Город мертвых (рассказы, мистика, хоррор)

В книге рассказывается история главного героя, который сталкивается с различными проблемами и препятствиями на протяжении всего своего путешествия. По пути он встречает множество второстепенных персонажей, которые играют важные роли в истории. Благодаря опыту главного героя книга исследует такие темы, как любовь, потеря, надежда и стойкость. По мере того, как главный герой преодолевает свои трудности, он усваивает ценные уроки жизни и растет как личность.


На пути в Халеб

В книге рассказывается история главного героя, который сталкивается с различными проблемами и препятствиями на протяжении всего своего путешествия. По пути он встречает множество второстепенных персонажей, которые играют важные роли в истории. Благодаря опыту главного героя книга исследует такие темы, как любовь, потеря, надежда и стойкость. По мере того, как главный герой преодолевает свои трудности, он усваивает ценные уроки жизни и растет как личность.


Выверить прицел

В книге рассказывается история главного героя, который сталкивается с различными проблемами и препятствиями на протяжении всего своего путешествия.

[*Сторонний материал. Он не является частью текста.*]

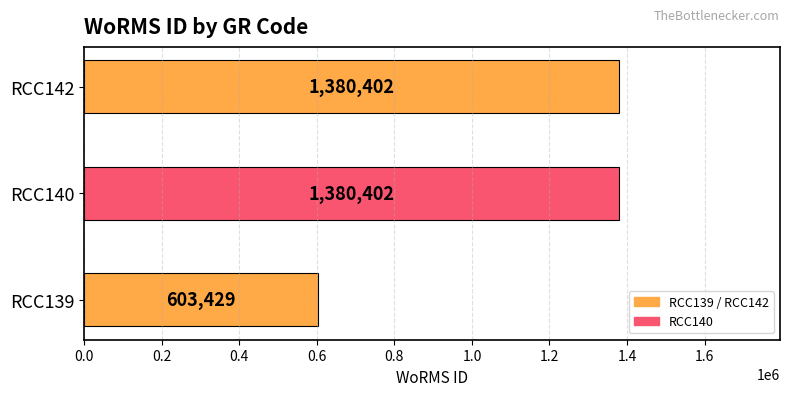

The chart shows a value of 893888 at RCC140. True or false?

False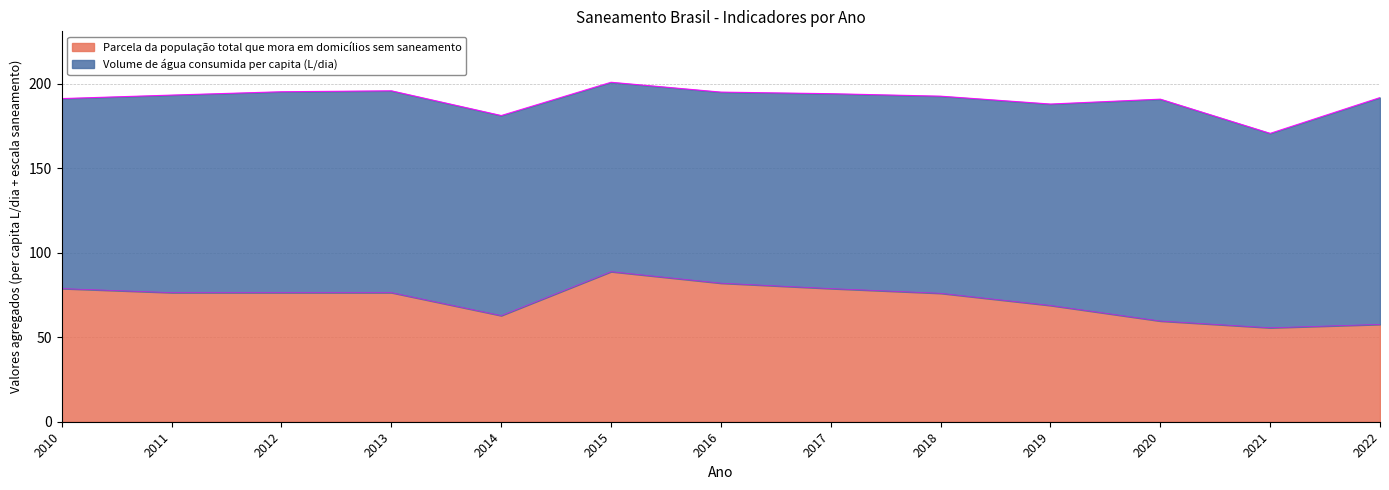

How many interior local valleys (lower than both neighbors) does the data have?

2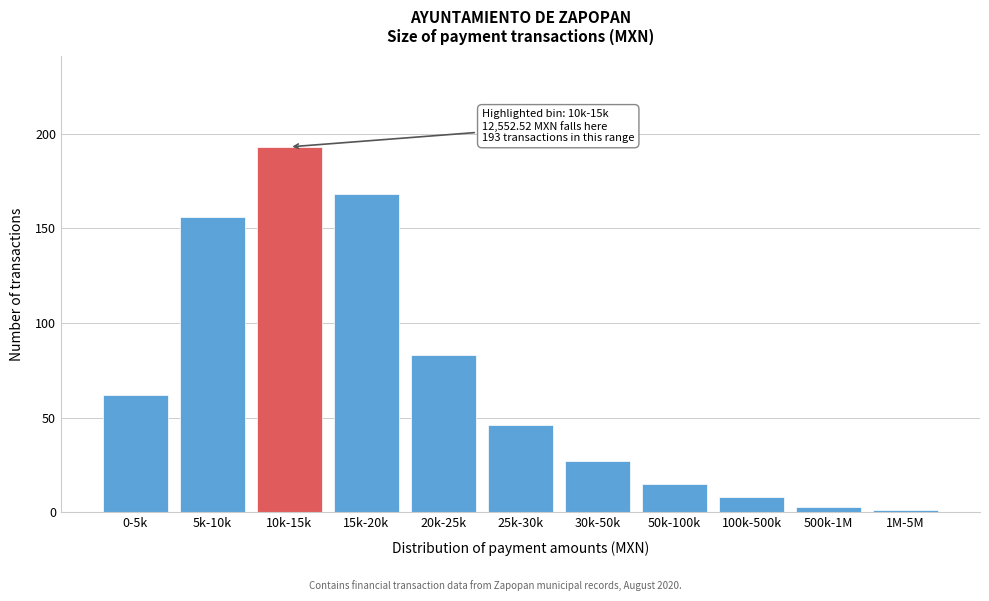

Reading right to left, transcribe all the data shown in this chart.

1M-5M=1	500k-1M=3	100k-500k=8	50k-100k=15	30k-50k=27	25k-30k=46	20k-25k=83	15k-20k=168	10k-15k=193	5k-10k=156	0-5k=62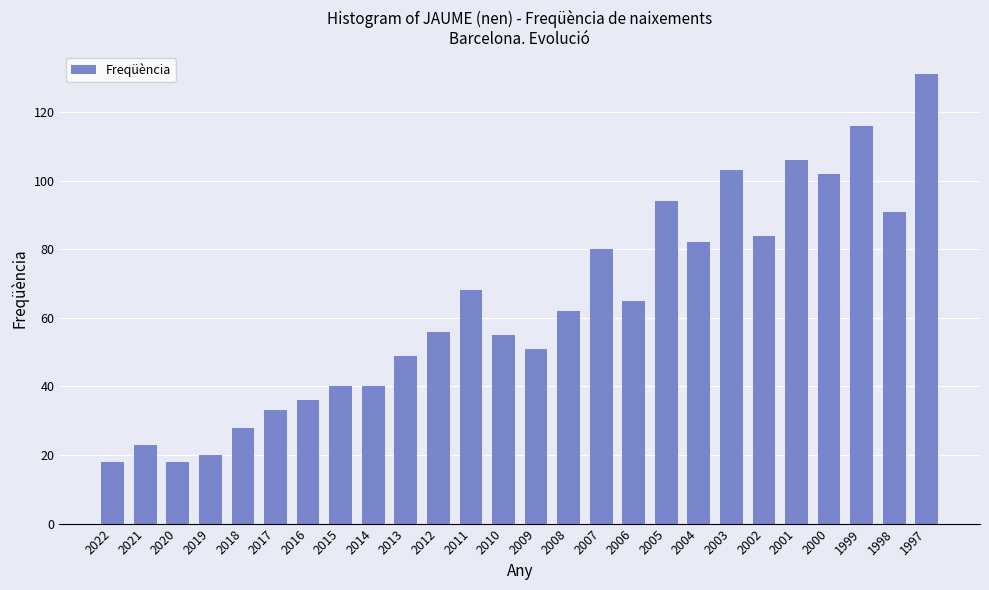

At which label does the data first exceed 62?

2011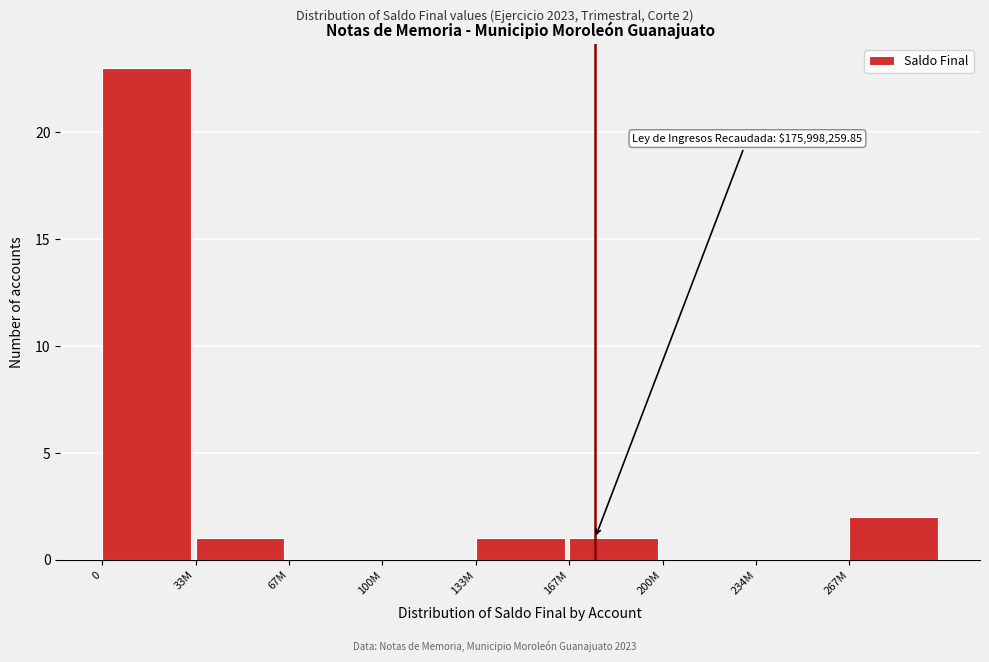

Reading left to right, list all the values displayed in this chart.

0=23	33M=1	67M=0	100M=0	133M=1	167M=1	200M=0	234M=0	267M=2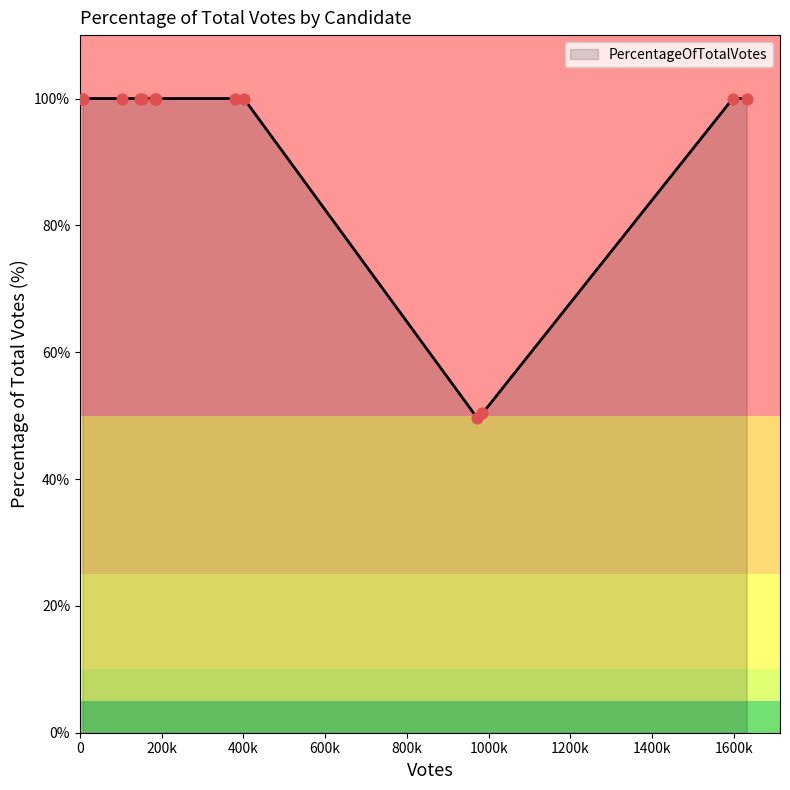

What is the smallest value displayed?

49.7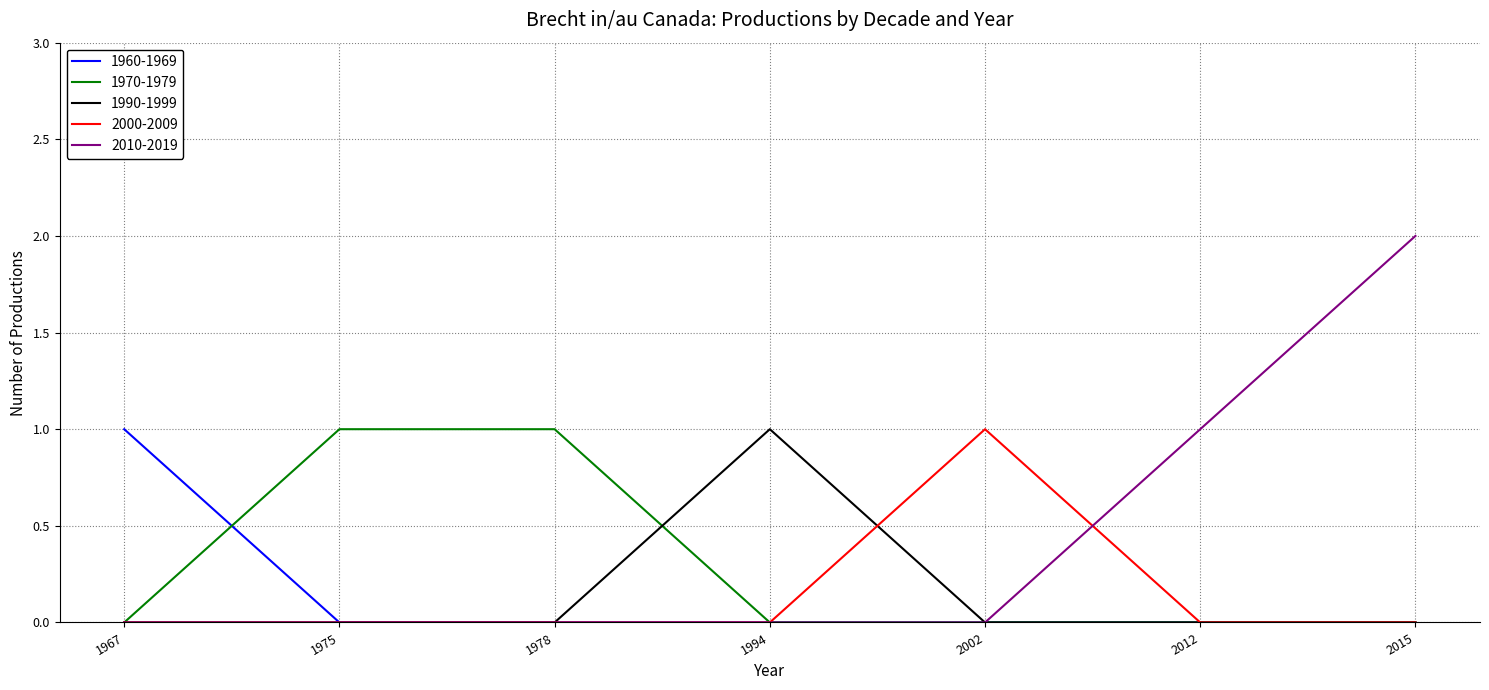

Which series has the widest spread of values?

2010-2019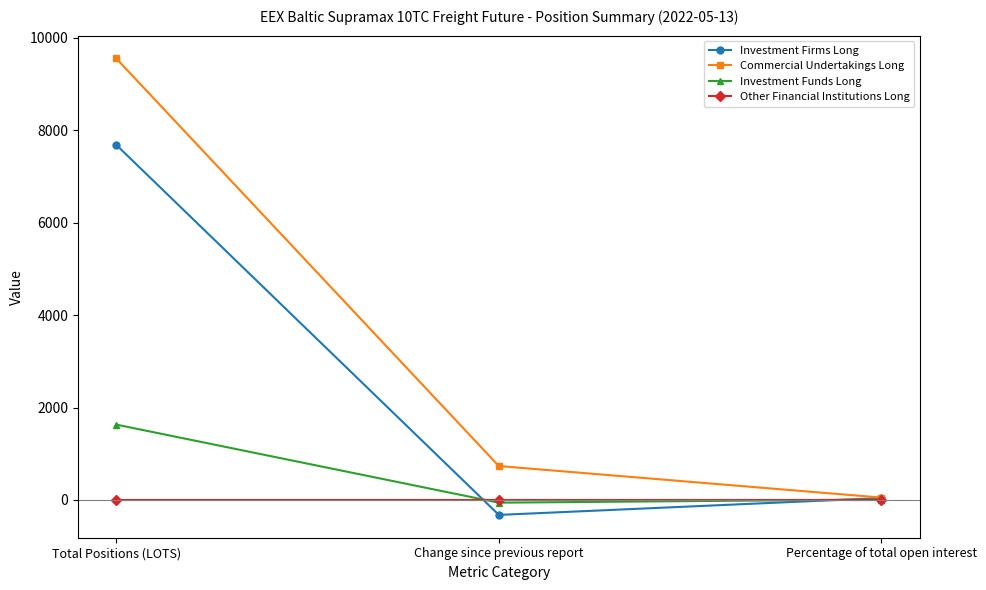

What is the total value across all series at Percentage of total open interest?

100.0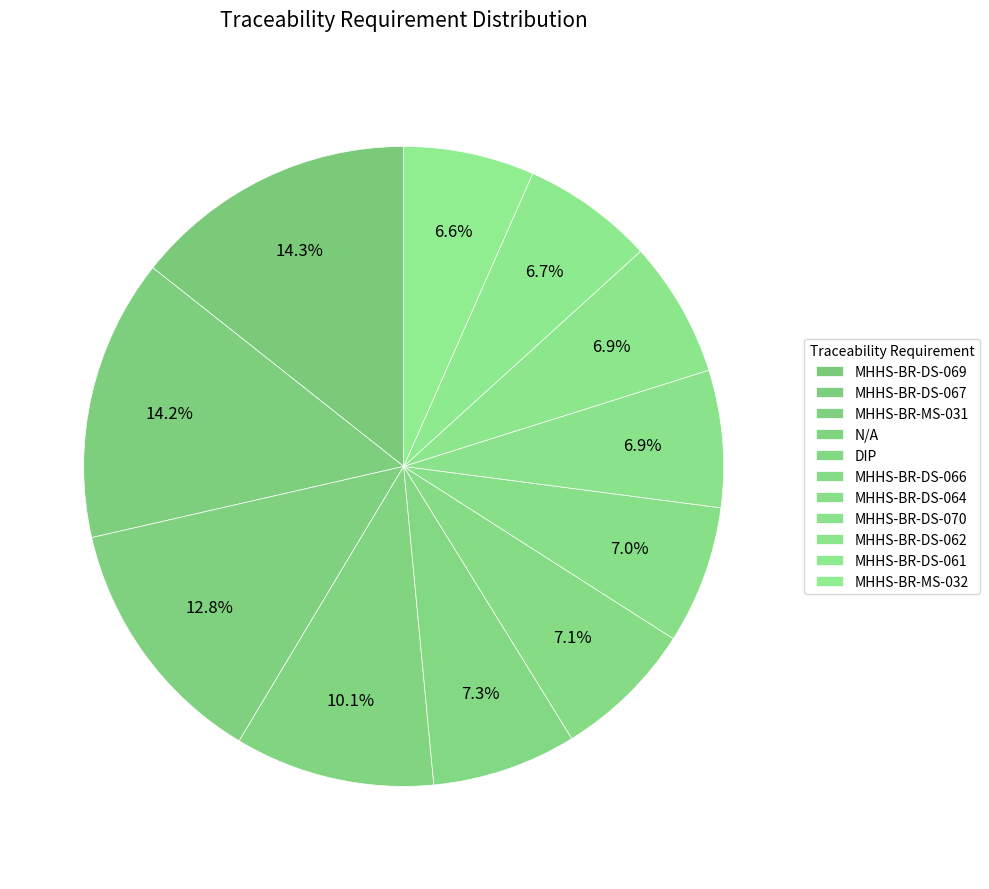

Approximately how many times larger is the value at MHHS-BR-DS-067 compared to MHHS-BR-DS-069?

1.0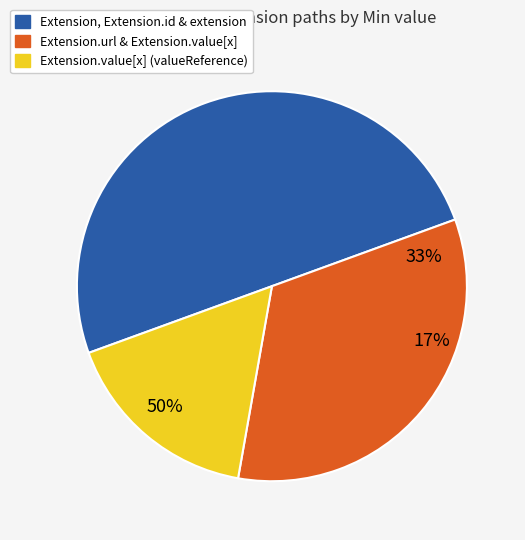

Is there a majority slice in this chart?

No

По пути он встречает множество второстепенных персонажей, которые играют важные роли в истории. Благодаря опыту главного героя книга исследует такие темы, как любовь, потеря, надежда и стойкость. По мере того, как главный герой преодолевает свои трудности, он усваивает ценные уроки жизни и растет как личность.


Минотавр

Роман Минотавр рассказывает о буднях израильского тайного агента, в которые ворвалась всепоглощающая любовь к прекрасной девушке по имени Теа. И профессия, и время и место деятельности героя обрекают его на поиски выхода из лабиринта этнического и культурного противостояний. Биньямин Таммуз (1919, Харьков — 1989, Тель Авив) — один из ведущих израильских прозаиков, в этом увлекательном романе пересматривает увлекавшую его в молодости идеологию «Кнааним».


Брачные узы

«Брачные узы» — типично «венский» роман, как бы случайно написанный на иврите, и описывающий граничащие с извращением отношения еврея-парвеню с австрийской аристократкой. При первой публикации в 1930 году он заслужил репутацию «скандального» и был забыт, но после второго, посмертного издания, «Брачные узы» вошли в золотой фонд ивритской и мировой литературы. Герой Фогеля — чужак в огромном городе, перекати-поле, невесть какими ветрами заброшенный на улицы Вены откуда-то с востока. Как ни хочет он быть здесь своим, город отказывается стать ему опорой.